◆ Request ◆
Take the entries below and print, exactly, the stretch from the line containing "hfov_deg: 5.0" through the line containing "focal_mm: 70", both included.

··········

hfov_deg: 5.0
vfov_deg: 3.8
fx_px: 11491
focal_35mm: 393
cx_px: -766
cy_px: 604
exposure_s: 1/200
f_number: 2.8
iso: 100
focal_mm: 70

··········

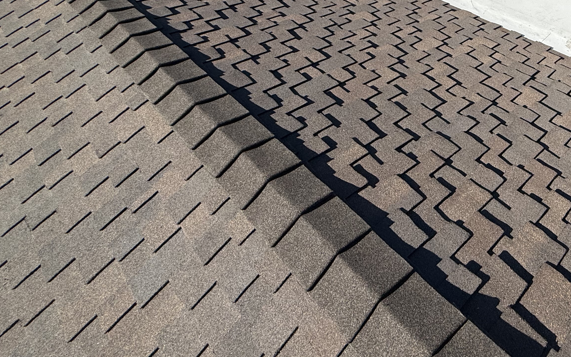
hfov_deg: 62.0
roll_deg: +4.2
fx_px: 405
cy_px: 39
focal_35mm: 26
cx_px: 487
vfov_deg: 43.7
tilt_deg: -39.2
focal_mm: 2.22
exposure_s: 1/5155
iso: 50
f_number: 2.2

··········

◆ Reply to the exercise ◆
hfov_deg: 5.0
vfov_deg: 3.8
fx_px: 11491
focal_35mm: 393
cx_px: -766
cy_px: 604
exposure_s: 1/200
f_number: 2.8
iso: 100
focal_mm: 70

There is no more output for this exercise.